[Task prompt]
Please reproduce all entries word for word, leaving every image behind.

Saved data entries:
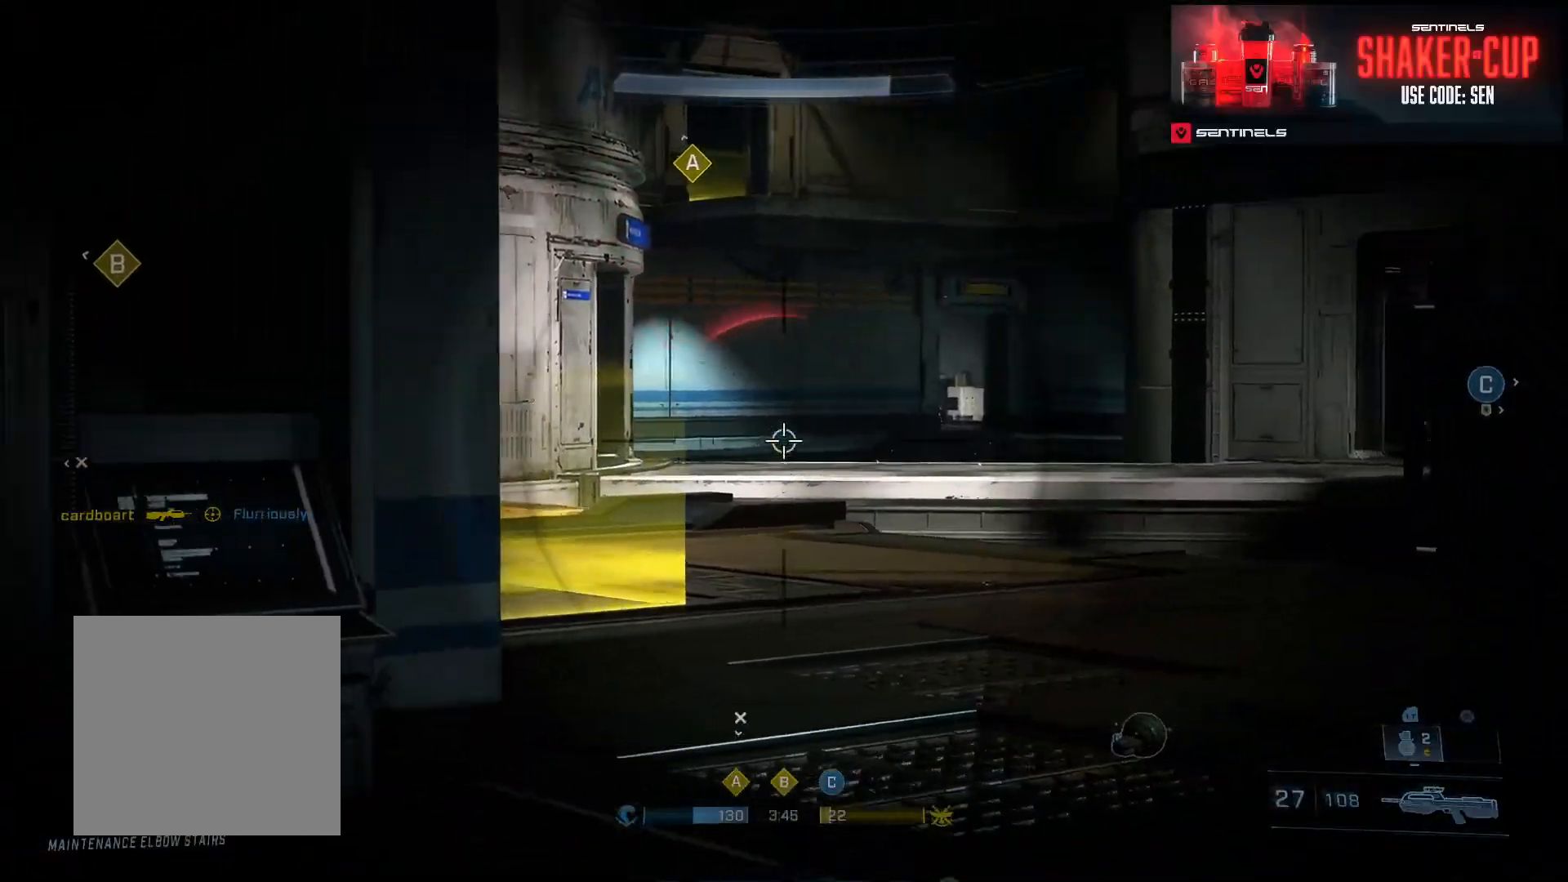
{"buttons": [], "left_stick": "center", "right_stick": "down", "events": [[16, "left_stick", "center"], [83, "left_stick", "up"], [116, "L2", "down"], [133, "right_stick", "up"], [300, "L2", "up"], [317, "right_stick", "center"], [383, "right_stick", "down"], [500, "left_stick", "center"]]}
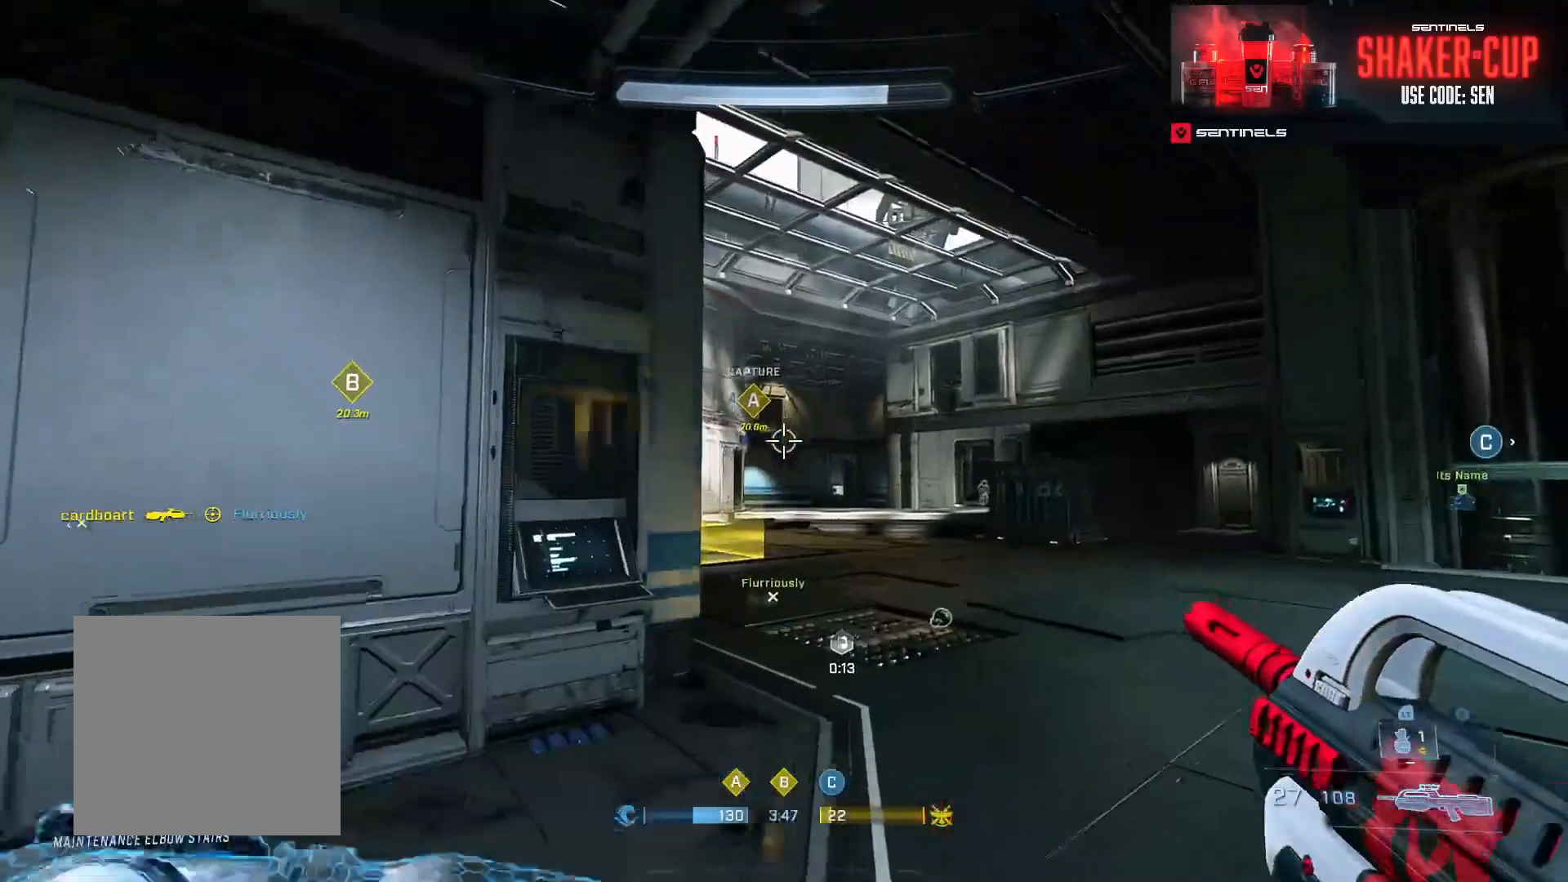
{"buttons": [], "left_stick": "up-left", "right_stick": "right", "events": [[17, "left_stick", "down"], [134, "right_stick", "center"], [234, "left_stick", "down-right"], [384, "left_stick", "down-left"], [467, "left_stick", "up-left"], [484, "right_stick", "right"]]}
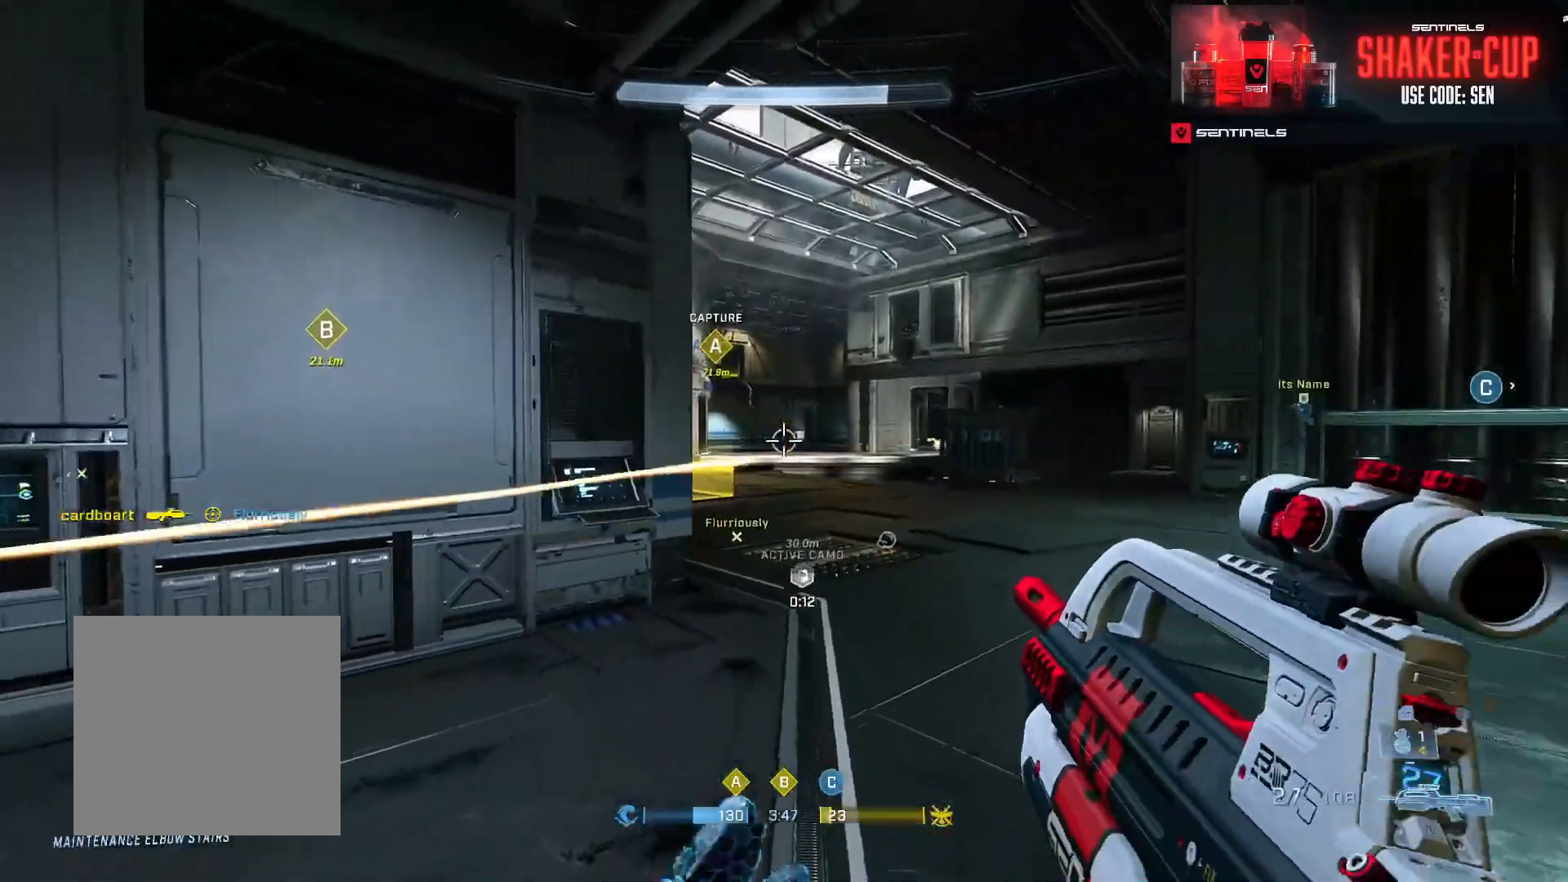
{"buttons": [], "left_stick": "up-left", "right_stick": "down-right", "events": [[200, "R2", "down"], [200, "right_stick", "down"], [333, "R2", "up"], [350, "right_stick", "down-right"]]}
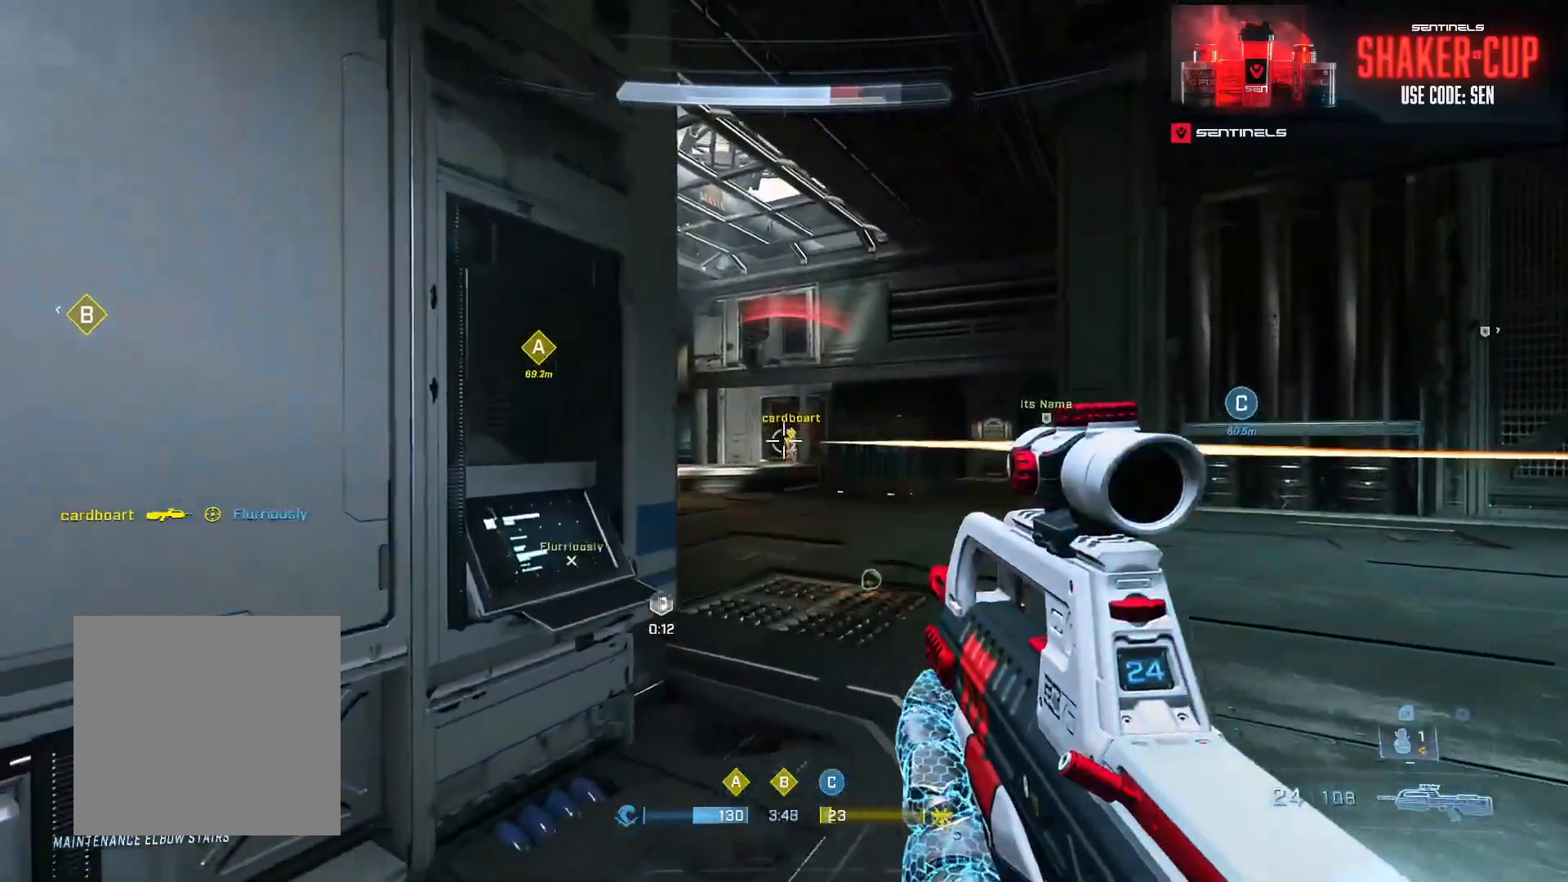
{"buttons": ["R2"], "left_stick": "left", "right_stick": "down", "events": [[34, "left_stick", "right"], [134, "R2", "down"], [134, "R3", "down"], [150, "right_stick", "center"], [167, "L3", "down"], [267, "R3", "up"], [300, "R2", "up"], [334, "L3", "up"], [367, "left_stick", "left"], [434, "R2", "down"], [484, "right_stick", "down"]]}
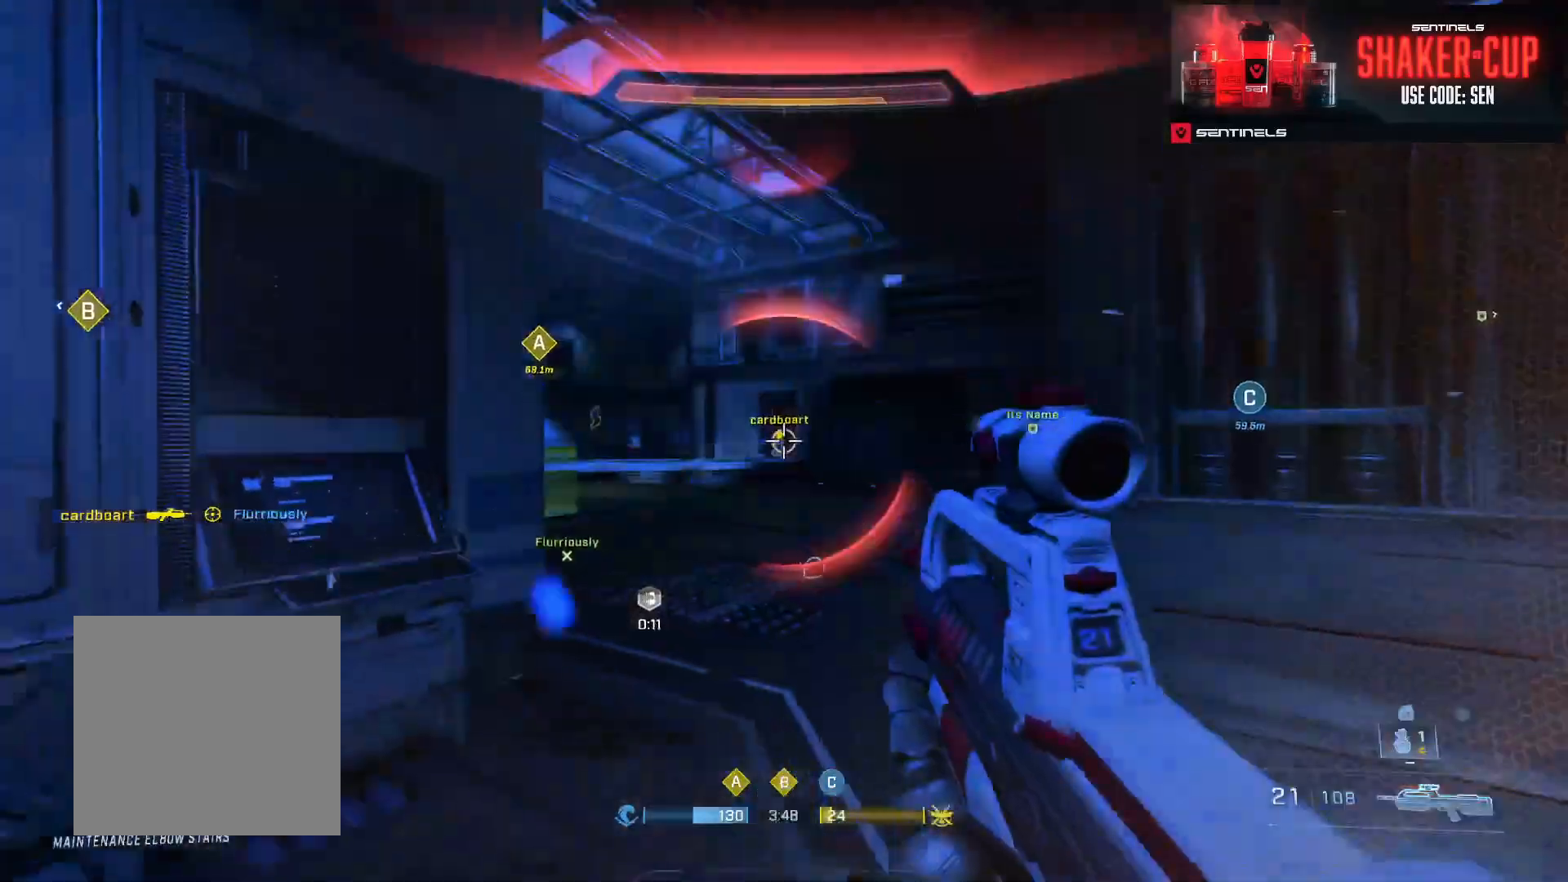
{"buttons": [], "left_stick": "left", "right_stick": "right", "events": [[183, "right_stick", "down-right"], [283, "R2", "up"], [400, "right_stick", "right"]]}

[Output below]
{"buttons": [], "left_stick": "center", "right_stick": "down", "events": [[16, "left_stick", "center"], [83, "left_stick", "up"], [116, "L2", "down"], [133, "right_stick", "up"], [300, "L2", "up"], [317, "right_stick", "center"], [383, "right_stick", "down"], [500, "left_stick", "center"]]}
{"buttons": [], "left_stick": "up-left", "right_stick": "right", "events": [[17, "left_stick", "down"], [134, "right_stick", "center"], [234, "left_stick", "down-right"], [384, "left_stick", "down-left"], [467, "left_stick", "up-left"], [484, "right_stick", "right"]]}
{"buttons": [], "left_stick": "up-left", "right_stick": "down-right", "events": [[200, "R2", "down"], [200, "right_stick", "down"], [333, "R2", "up"], [350, "right_stick", "down-right"]]}
{"buttons": ["R2"], "left_stick": "left", "right_stick": "down", "events": [[34, "left_stick", "right"], [134, "R2", "down"], [134, "R3", "down"], [150, "right_stick", "center"], [167, "L3", "down"], [267, "R3", "up"], [300, "R2", "up"], [334, "L3", "up"], [367, "left_stick", "left"], [434, "R2", "down"], [484, "right_stick", "down"]]}
{"buttons": [], "left_stick": "left", "right_stick": "right", "events": [[183, "right_stick", "down-right"], [283, "R2", "up"], [400, "right_stick", "right"]]}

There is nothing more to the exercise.